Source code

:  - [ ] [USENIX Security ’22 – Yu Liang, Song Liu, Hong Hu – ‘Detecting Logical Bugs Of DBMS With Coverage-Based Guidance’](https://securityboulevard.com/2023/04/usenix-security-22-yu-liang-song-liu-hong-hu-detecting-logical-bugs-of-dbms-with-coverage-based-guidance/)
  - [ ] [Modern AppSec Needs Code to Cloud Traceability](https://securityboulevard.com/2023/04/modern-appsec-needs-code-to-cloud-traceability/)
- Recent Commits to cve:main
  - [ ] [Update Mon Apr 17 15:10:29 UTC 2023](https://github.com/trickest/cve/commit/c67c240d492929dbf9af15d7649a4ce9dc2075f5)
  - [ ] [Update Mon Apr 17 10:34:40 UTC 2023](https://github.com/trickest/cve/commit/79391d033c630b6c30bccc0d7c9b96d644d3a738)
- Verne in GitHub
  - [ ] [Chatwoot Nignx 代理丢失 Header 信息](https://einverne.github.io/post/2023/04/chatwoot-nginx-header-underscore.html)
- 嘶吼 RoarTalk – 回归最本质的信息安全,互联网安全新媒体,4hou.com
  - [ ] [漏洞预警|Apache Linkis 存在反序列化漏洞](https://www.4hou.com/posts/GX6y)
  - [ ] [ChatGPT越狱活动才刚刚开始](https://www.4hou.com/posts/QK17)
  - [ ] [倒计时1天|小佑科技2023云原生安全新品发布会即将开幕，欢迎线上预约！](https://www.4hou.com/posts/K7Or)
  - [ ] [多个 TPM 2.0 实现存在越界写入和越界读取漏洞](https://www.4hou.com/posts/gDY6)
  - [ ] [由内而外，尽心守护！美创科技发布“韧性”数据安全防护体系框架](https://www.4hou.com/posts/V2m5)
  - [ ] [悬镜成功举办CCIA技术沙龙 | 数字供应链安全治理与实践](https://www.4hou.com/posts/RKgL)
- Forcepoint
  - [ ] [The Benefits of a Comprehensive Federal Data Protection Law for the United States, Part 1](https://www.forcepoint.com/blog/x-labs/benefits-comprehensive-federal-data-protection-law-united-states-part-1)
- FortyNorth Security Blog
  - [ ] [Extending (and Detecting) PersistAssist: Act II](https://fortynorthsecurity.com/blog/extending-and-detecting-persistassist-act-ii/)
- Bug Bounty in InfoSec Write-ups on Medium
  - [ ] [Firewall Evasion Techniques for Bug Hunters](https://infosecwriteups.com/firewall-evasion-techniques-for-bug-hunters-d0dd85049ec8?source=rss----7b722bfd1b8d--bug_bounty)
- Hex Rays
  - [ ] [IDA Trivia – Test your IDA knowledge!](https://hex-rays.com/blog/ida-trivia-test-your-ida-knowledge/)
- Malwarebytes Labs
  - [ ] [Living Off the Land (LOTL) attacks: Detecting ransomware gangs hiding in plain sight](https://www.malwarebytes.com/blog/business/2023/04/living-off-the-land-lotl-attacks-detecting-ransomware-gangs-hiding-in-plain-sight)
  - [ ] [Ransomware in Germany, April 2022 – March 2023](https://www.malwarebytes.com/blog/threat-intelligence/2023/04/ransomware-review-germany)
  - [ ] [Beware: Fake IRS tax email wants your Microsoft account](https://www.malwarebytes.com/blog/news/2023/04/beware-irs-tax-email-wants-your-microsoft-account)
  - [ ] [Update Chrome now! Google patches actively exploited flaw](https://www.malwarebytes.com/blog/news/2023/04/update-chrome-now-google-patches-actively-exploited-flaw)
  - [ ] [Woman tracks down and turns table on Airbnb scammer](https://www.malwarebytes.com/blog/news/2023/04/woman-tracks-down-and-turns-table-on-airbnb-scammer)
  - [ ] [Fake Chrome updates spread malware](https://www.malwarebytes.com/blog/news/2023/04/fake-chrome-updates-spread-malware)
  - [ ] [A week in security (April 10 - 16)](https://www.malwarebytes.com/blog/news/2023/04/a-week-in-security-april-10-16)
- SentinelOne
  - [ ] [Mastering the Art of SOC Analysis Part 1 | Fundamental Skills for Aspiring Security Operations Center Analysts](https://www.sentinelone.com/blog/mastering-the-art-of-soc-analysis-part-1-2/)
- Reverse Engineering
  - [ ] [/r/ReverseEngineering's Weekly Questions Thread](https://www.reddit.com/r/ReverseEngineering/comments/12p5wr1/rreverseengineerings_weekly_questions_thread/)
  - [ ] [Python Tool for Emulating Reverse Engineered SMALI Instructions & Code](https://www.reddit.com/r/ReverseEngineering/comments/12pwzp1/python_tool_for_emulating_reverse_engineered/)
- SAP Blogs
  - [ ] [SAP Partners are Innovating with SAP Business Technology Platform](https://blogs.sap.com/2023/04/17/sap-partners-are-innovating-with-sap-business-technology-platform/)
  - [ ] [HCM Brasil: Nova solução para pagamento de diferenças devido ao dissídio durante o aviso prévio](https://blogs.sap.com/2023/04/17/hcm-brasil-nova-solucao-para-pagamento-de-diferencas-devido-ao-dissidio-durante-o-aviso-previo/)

____

■ **Your task**: Could you print the material above once more, exactly as it stands?

■ **Answer area**:
Source code

:  - [ ] [USENIX Security ’22 – Yu Liang, Song Liu, Hong Hu – ‘Detecting Logical Bugs Of DBMS With Coverage-Based Guidance’](https://securityboulevard.com/2023/04/usenix-security-22-yu-liang-song-liu-hong-hu-detecting-logical-bugs-of-dbms-with-coverage-based-guidance/)
  - [ ] [Modern AppSec Needs Code to Cloud Traceability](https://securityboulevard.com/2023/04/modern-appsec-needs-code-to-cloud-traceability/)
- Recent Commits to cve:main
  - [ ] [Update Mon Apr 17 15:10:29 UTC 2023](https://github.com/trickest/cve/commit/c67c240d492929dbf9af15d7649a4ce9dc2075f5)
  - [ ] [Update Mon Apr 17 10:34:40 UTC 2023](https://github.com/trickest/cve/commit/79391d033c630b6c30bccc0d7c9b96d644d3a738)
- Verne in GitHub
  - [ ] [Chatwoot Nignx 代理丢失 Header 信息](https://einverne.github.io/post/2023/04/chatwoot-nginx-header-underscore.html)
- 嘶吼 RoarTalk – 回归最本质的信息安全,互联网安全新媒体,4hou.com
  - [ ] [漏洞预警|Apache Linkis 存在反序列化漏洞](https://www.4hou.com/posts/GX6y)
  - [ ] [ChatGPT越狱活动才刚刚开始](https://www.4hou.com/posts/QK17)
  - [ ] [倒计时1天|小佑科技2023云原生安全新品发布会即将开幕，欢迎线上预约！](https://www.4hou.com/posts/K7Or)
  - [ ] [多个 TPM 2.0 实现存在越界写入和越界读取漏洞](https://www.4hou.com/posts/gDY6)
  - [ ] [由内而外，尽心守护！美创科技发布“韧性”数据安全防护体系框架](https://www.4hou.com/posts/V2m5)
  - [ ] [悬镜成功举办CCIA技术沙龙 | 数字供应链安全治理与实践](https://www.4hou.com/posts/RKgL)
- Forcepoint
  - [ ] [The Benefits of a Comprehensive Federal Data Protection Law for the United States, Part 1](https://www.forcepoint.com/blog/x-labs/benefits-comprehensive-federal-data-protection-law-united-states-part-1)
- FortyNorth Security Blog
  - [ ] [Extending (and Detecting) PersistAssist: Act II](https://fortynorthsecurity.com/blog/extending-and-detecting-persistassist-act-ii/)
- Bug Bounty in InfoSec Write-ups on Medium
  - [ ] [Firewall Evasion Techniques for Bug Hunters](https://infosecwriteups.com/firewall-evasion-techniques-for-bug-hunters-d0dd85049ec8?source=rss----7b722bfd1b8d--bug_bounty)
- Hex Rays
  - [ ] [IDA Trivia – Test your IDA knowledge!](https://hex-rays.com/blog/ida-trivia-test-your-ida-knowledge/)
- Malwarebytes Labs
  - [ ] [Living Off the Land (LOTL) attacks: Detecting ransomware gangs hiding in plain sight](https://www.malwarebytes.com/blog/business/2023/04/living-off-the-land-lotl-attacks-detecting-ransomware-gangs-hiding-in-plain-sight)
  - [ ] [Ransomware in Germany, April 2022 – March 2023](https://www.malwarebytes.com/blog/threat-intelligence/2023/04/ransomware-review-germany)
  - [ ] [Beware: Fake IRS tax email wants your Microsoft account](https://www.malwarebytes.com/blog/news/2023/04/beware-irs-tax-email-wants-your-microsoft-account)
  - [ ] [Update Chrome now! Google patches actively exploited flaw](https://www.malwarebytes.com/blog/news/2023/04/update-chrome-now-google-patches-actively-exploited-flaw)
  - [ ] [Woman tracks down and turns table on Airbnb scammer](https://www.malwarebytes.com/blog/news/2023/04/woman-tracks-down-and-turns-table-on-airbnb-scammer)
  - [ ] [Fake Chrome updates spread malware](https://www.malwarebytes.com/blog/news/2023/04/fake-chrome-updates-spread-malware)
  - [ ] [A week in security (April 10 - 16)](https://www.malwarebytes.com/blog/news/2023/04/a-week-in-security-april-10-16)
- SentinelOne
  - [ ] [Mastering the Art of SOC Analysis Part 1 | Fundamental Skills for Aspiring Security Operations Center Analysts](https://www.sentinelone.com/blog/mastering-the-art-of-soc-analysis-part-1-2/)
- Reverse Engineering
  - [ ] [/r/ReverseEngineering's Weekly Questions Thread](https://www.reddit.com/r/ReverseEngineering/comments/12p5wr1/rreverseengineerings_weekly_questions_thread/)
  - [ ] [Python Tool for Emulating Reverse Engineered SMALI Instructions & Code](https://www.reddit.com/r/ReverseEngineering/comments/12pwzp1/python_tool_for_emulating_reverse_engineered/)
- SAP Blogs
  - [ ] [SAP Partners are Innovating with SAP Business Technology Platform](https://blogs.sap.com/2023/04/17/sap-partners-are-innovating-with-sap-business-technology-platform/)
  - [ ] [HCM Brasil: Nova solução para pagamento de diferenças devido ao dissídio durante o aviso prévio](https://blogs.sap.com/2023/04/17/hcm-brasil-nova-solucao-para-pagamento-de-diferencas-devido-ao-dissidio-durante-o-aviso-previo/)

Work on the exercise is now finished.